By Sunday, the scene had shifted from chaos to grief, worry and guarded resolve. Louisiana Gov. Jeff Landry said, “Sharon and I are praying for all those affected,” while thanking first responders for their work. Festival organizers said they were “profoundly saddened” and focused on the people who were hurt. In a later local interview, organizer Phanat Xanamane said the group had already started rethinking safety for future events, even as members of the Lao community tried to keep the weekend from being defined only by the crash.

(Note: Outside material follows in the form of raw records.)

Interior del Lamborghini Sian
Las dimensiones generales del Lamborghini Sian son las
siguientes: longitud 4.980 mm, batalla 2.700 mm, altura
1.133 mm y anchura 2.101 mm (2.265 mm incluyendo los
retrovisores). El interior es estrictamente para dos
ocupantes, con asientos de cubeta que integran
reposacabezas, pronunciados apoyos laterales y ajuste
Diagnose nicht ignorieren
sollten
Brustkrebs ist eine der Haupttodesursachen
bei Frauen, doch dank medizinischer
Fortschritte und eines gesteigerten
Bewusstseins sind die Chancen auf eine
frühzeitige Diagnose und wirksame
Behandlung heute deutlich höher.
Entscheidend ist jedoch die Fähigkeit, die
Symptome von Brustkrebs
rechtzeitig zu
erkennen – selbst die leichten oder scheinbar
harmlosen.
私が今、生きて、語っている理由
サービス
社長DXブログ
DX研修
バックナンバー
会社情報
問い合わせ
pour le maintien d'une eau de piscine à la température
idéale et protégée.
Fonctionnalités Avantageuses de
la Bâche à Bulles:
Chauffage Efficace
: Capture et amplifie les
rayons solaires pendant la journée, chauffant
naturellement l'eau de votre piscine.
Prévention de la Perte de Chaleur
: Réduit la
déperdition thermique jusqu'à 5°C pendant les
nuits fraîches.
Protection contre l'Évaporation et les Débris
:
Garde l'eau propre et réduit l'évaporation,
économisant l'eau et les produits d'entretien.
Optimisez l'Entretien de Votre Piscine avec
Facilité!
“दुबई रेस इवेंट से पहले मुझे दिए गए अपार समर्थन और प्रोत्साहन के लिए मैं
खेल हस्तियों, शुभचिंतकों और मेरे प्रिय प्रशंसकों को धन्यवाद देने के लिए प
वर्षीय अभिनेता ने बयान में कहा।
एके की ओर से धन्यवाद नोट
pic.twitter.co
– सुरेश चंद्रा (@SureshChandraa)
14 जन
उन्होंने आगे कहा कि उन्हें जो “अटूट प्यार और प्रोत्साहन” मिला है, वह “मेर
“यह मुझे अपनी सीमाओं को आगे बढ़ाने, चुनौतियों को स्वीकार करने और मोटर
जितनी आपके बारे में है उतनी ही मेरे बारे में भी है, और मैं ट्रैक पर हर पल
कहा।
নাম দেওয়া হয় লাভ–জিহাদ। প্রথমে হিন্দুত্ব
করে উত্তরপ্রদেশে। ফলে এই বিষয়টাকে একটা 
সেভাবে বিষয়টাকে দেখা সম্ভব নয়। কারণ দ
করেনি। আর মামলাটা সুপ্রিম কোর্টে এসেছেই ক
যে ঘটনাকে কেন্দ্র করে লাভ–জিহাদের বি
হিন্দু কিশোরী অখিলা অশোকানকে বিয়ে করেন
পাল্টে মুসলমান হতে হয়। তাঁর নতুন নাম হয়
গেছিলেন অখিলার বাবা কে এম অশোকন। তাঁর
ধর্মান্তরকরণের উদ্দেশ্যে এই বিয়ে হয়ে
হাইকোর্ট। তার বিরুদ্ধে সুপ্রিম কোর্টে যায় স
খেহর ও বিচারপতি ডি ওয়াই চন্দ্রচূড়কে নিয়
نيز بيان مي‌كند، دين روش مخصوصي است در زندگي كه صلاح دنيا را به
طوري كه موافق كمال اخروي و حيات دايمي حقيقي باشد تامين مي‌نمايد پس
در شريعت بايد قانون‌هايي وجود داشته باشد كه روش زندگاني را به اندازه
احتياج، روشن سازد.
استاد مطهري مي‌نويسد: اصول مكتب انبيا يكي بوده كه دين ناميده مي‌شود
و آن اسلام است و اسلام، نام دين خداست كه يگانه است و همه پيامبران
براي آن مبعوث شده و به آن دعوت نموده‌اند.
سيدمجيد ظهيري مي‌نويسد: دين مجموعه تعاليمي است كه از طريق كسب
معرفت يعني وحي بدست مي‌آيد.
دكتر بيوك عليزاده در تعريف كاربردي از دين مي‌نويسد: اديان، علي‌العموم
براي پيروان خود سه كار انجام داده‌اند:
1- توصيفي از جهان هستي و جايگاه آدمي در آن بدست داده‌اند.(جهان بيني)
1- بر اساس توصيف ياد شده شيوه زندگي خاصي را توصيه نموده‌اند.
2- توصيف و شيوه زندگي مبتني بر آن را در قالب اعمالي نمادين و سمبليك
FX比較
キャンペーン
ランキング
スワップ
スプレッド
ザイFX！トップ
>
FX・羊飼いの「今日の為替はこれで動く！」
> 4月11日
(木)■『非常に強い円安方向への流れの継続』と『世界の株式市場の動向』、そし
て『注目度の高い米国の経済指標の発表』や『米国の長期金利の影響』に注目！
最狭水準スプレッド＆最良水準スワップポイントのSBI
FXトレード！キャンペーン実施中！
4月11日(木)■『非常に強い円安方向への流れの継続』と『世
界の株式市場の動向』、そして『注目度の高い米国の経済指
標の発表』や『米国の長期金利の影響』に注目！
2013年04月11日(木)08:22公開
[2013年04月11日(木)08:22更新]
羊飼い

Phethmanh urged people to hold onto the spirit of the celebration, saying, “Turn that anger to love.” Around the festival grounds, that tension was visible in the details described by reporters and captured on video: people standing in small groups near taped-off areas, checking phones for hospital updates, watching emergency crews finish their work and trying to reconcile a familiar holiday route with what had just happened there. The parade path had become a crime scene, but not yet a finished story.
By Sunday night, Landry was in jail, the investigation was still active and organizers were weighing new safety measures after pared-back weekend observances. The next milestone is a fuller public accounting of the injured and the first court steps in Iberia Parish, which are expected to shape how the case proceeds this week.
Author note: Last updated April 5, 2026.